Pigeons camped about Moses' sculpted visage; books were passed around; and facing east toward Prospect Park, with bikers and runners seen through the overhang of bare trees, we laid it up there--prayers in the Hebrew language as a mid-day offering of concern, anxiety, transcendent separation from the demands of the every day.

Today you could really feel the enthusiasm for one day taking possession of the roof.  For its views, for its freeing atmosphere in a crowded city, for its vistas of this historic borough.  I was up there early this morning at 8 am with my youngest, tracing in the air with our fingers the Washingtonian trajectories of revolutionary era maneuvers with the British.   And later in the day, at 2.30 pm, we recited prayers that Jews said a thousand years before George Washington was but a glimmer in his mammy's eye. 

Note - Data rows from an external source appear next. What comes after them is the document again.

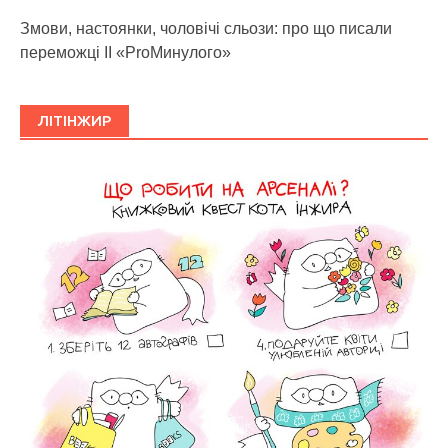
Змови, настоянки, чоловічі сльози: про що писали
переможці ІІ «ProМинулого»
ЛІТІНЖИР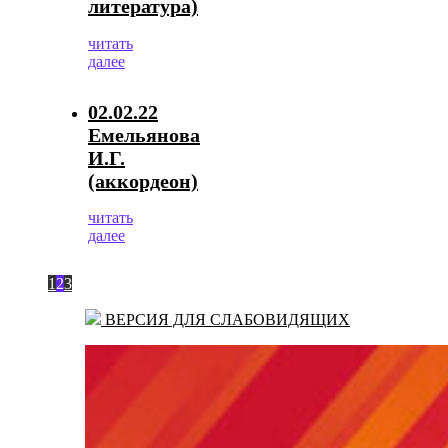
литература)
читать
далее
02.02.22
Емельянова
И.Г.
(аккордеон)
читать
далее
1
2
3
ВЕРСИЯ ДЛЯ СЛАБОВИДЯЩИХ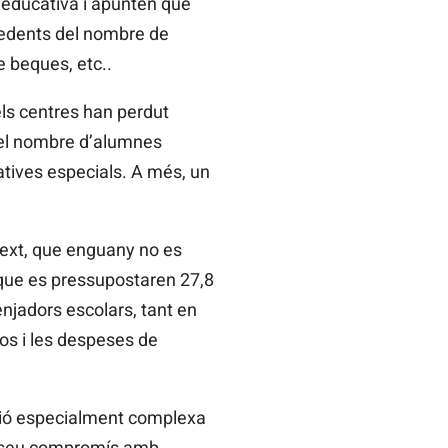
 educativa i apunten que
ecedents del nombre de
e beques, etc..
ls centres han perdut
l el nombre d’alumnes
tives especials. A més, un
 text, que enguany no es
 que es pressupostaren 27,8
njadors escolars, tant en
s i les despeses de
ació especialment complexa
el seu compromís amb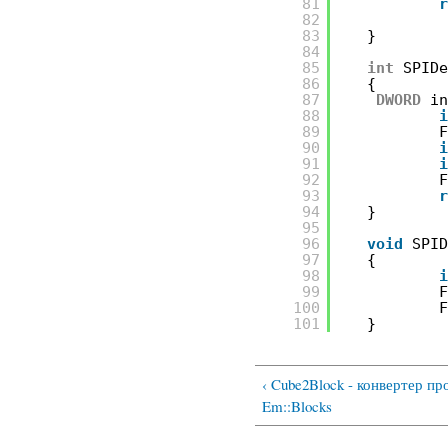
81
82
83
}
84
85
int
SPID
86
{
87
DWORD
i
88
89
90
91
92
93
94
}
95
96
void
SPI
97
{
98
99
100
101
}
‹ Cube2Block - конвертер 
Em::Blocks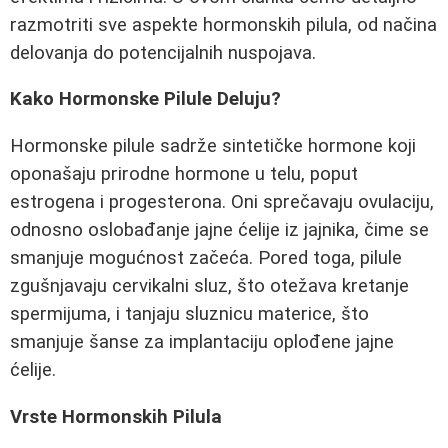
razmotriti sve aspekte hormonskih pilula, od načina
delovanja do potencijalnih nuspojava.
Kako Hormonske Pilule Deluju?
Hormonske pilule sadrže sintetičke hormone koji
oponašaju prirodne hormone u telu, poput
estrogena i progesterona. Oni sprečavaju ovulaciju,
odnosno oslobađanje jajne ćelije iz jajnika, čime se
smanjuje mogućnost začeća. Pored toga, pilule
zgušnjavaju cervikalni sluz, što otežava kretanje
spermijuma, i tanjaju sluznicu materice, što
smanjuje šanse za implantaciju oplođene jajne
ćelije.
Vrste Hormonskih Pilula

Some of the time when I pray I talk to God.  And other times I talk to History. 

Today I could hardly tell the difference.


06 January 2012

Until We Meet Again

Endings are never easy.  If anyone knows this in Torah, it's Jacob, who never really seems to end anything right; rather, he seems to always be scheming, finagling, wiggling his way this way and that until a new set of circumstances arise that can occupy his restless, teeming soul.

He leaves home in conflict with his brother; he leaves Paddan Aram and his father-in-law's household with deceit and a swindling of the family idols; even his reunion with Esau, by the river, is rife with double-meaning: a kiss that bites a marble neck, knocking out Esau's teeth, according to a famous midrash.  And hear at the very end, more tricks up the frayed sleeves of his patriarchal robe:  the switcheroo on the blessings for Ephraim and Menashe; the truth-telling, harsh as it may be of his sons in the form of a "blessing" before he dies (with blessings like some of these, who needs curses?)  In character to the very end.

What he does know, in his inimitable, exhausting way, is that he seeks, above all else, love and truth--חסד ואמת--and, finally, to be buried with his fathers, not in Egypt, the land of exile and strangeness, but at home, in familiar territory.  Where the names on the graves are those that belong to you; where the trees under which prayers are offered are branches of mercy, accepting--despite weakness, faults, sins, deceits, and wretched behavior--the man for whom those words are spoken.

Israel, his true name, has seen the fullness of his people's destiny and as he prepares to say good-bye, he remembers.  He remembers the promise and the prophesy of covenant, slavery and redemption and knows, as deeply in his mind as in the very bones that have carried him hither and yon, that he can go no further.  He declares his end to be near.  He rests his head on the very bed in which he'll die.  He seems to drift away.

But remains.  Long enough to assert an order in the family; long enough to encode for Joseph his son that the way among the Jews is unique, singular, and certainly not simple.  "Promise me you'll bury me among the ancestors," he demands of his son.  And the promise is fulfilled.  But like a great quarterback fakes long before hitting the receiver cutting across the field for short yardage, Jacob pulls his grandchildren close and in switching the blessing of Ephraim and Menashe, he conveys an even greater principle beyond the plea for love and truth--חסד ואמת that he demands. 

That truth says that we change the order of a destiny we are meant to live.  How we were born, where we were born, in what place, at what time--is not determinative of who we are and who we will be but the human element--our lives at play in the world--is ultimately the hand that shapes our existence.

Abraham may have argued with God; Isaac, that passive saint of a man, said little, and did less.  But Jacob, mighty conniver in the game of life that he was, pinned his God to the ground, fought to a draw, and from the struggle, exacted blessing.

Destiny, covenant, faith, eternity--I know, I know:  when all is said and done, what are you going to do about it?

Jacob is laid to rest this Shabbat.  Genesis draws to an end.  The drama of Exodus and Moses' larger-than-life personality dominates Torah for the remainder of the year.  But it's Jacob we long for, Jacob we know in our guts, until we meet again, next year.